I would like to know who specialises in advising people with hip replacements about gym sessions and exercise. I am worried in case I go somewhere where they are not qualified to give advice for my needs. I need to exercise but do not wish to do more harm than good.
Anyone with health complications or on medications should take a close interest in how well qualified their exercise instructor is. Different health circumstances mean that not all kinds of exercise are equally suitable.
Unfortunately the exercise profession does not yet have a single or simple set of qualifications, and there isn’t a specific certificate for training people with joint replacements. So you are going to have to help yourself in two ways.

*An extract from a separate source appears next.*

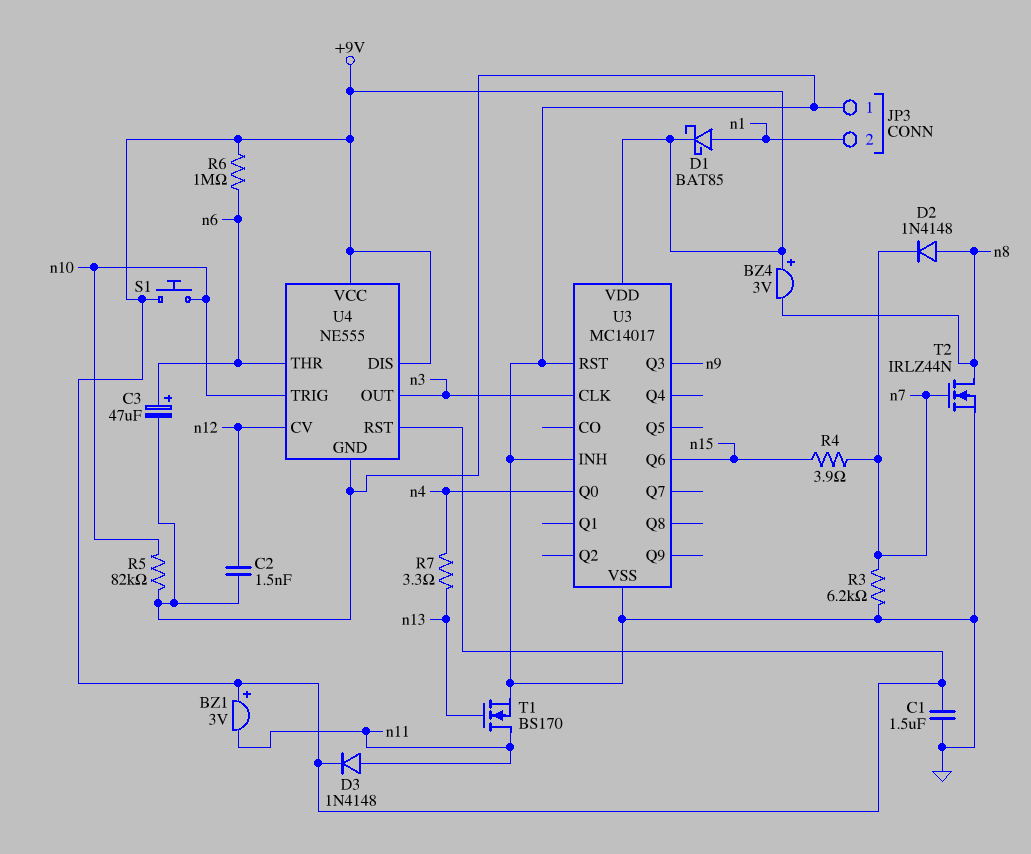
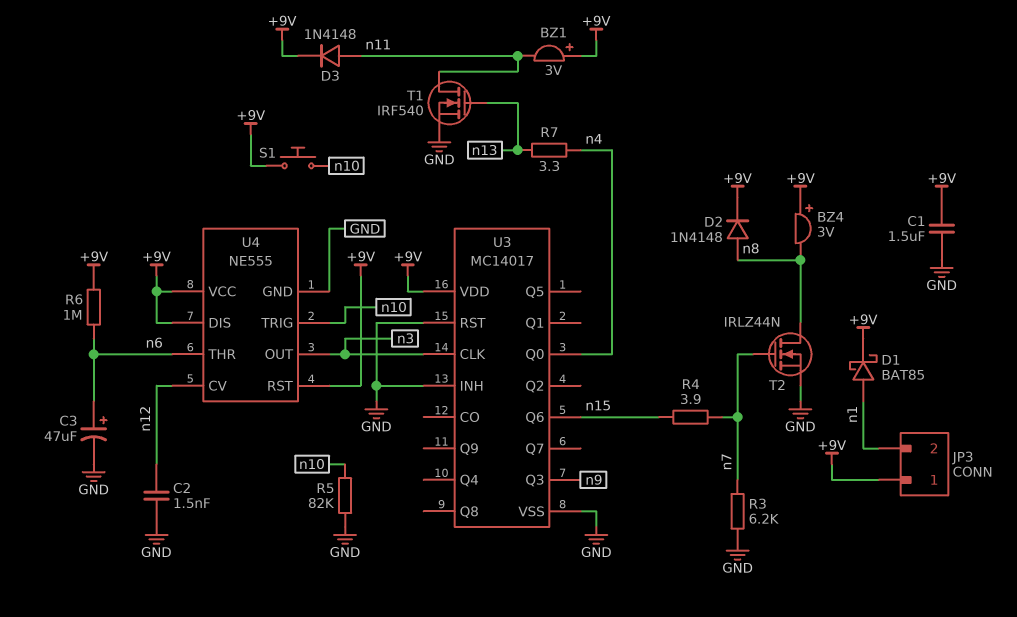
D2: diode 1N4148 (A n8, K n7) -> diode 1N4148 (A n8, K +9V)
JP3 pin 1: GND -> +9V
T1: NMOS BS170 (G n13, D n11, S GND) -> NMOS IRF540 (G n13, D n11, S GND)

Firstly, you’ll have to be very “un-British” and be prepared to interrogate any instructor from whom you are seeking advice. Ask to have a word BEFORE they start putting you to work, and explain that you need to have full confidence in the instructor you work with. Don’t get over-impressed by their general qualifications. Instead, ask them specifically what they know about hip replacements and exercise. Here’s a sample checklist:
• Are you a REPS Level 3 instructor? (This is the UK minimum standard for advising someone like you)
• What special training have you had for advising seniors /people with medical conditions or disabilities?
• Have you ever advised or taught anyone with an artificial hip?
• Can you explain the main exercise do’s and don’ts for someone like me, and why they apply?
Their answers should give you a better sense of whether you trust their advice or not. And if you don’t, you must say you don’t feel comfortable working with them and ask to be seen by a more senior colleague.
While this may seem a scary, even rude, thing to do, I promise you it isn’t. Any decent professional will not be offended, and all you are doing is protecting your own wellbeing. There are very many excellent instructors who will be able to offer you good and safe exercises; your job is to weed out the ones who don’t have the right knowledge for your needs.
The second way you can help yourself is to be armed with some knowledge of your own. For artificial hips, a good instructor should know the following basic do’s and don’ts. You will need to have completed your physio, and have the OK from your GP to exercise. You should avoid high-impact activities (eg, jogging, badminton or jumping) and anything risking a heavy fall or knock, (eg, football, skiing or horse-riding). While swimming is great, breast-stroke leg kick is not recommended. Until your hip is 100% back to good working order, it’s best to avoid line-dancing and aerobic /step classes because of the many cross-over leg movements. Extreme leg positions of any sort may cause problems, so be cautious for instance with yoga or martial arts. Your exercise sessions should focus on building up the muscles supporting your hips and legs (plus general heart and lung health).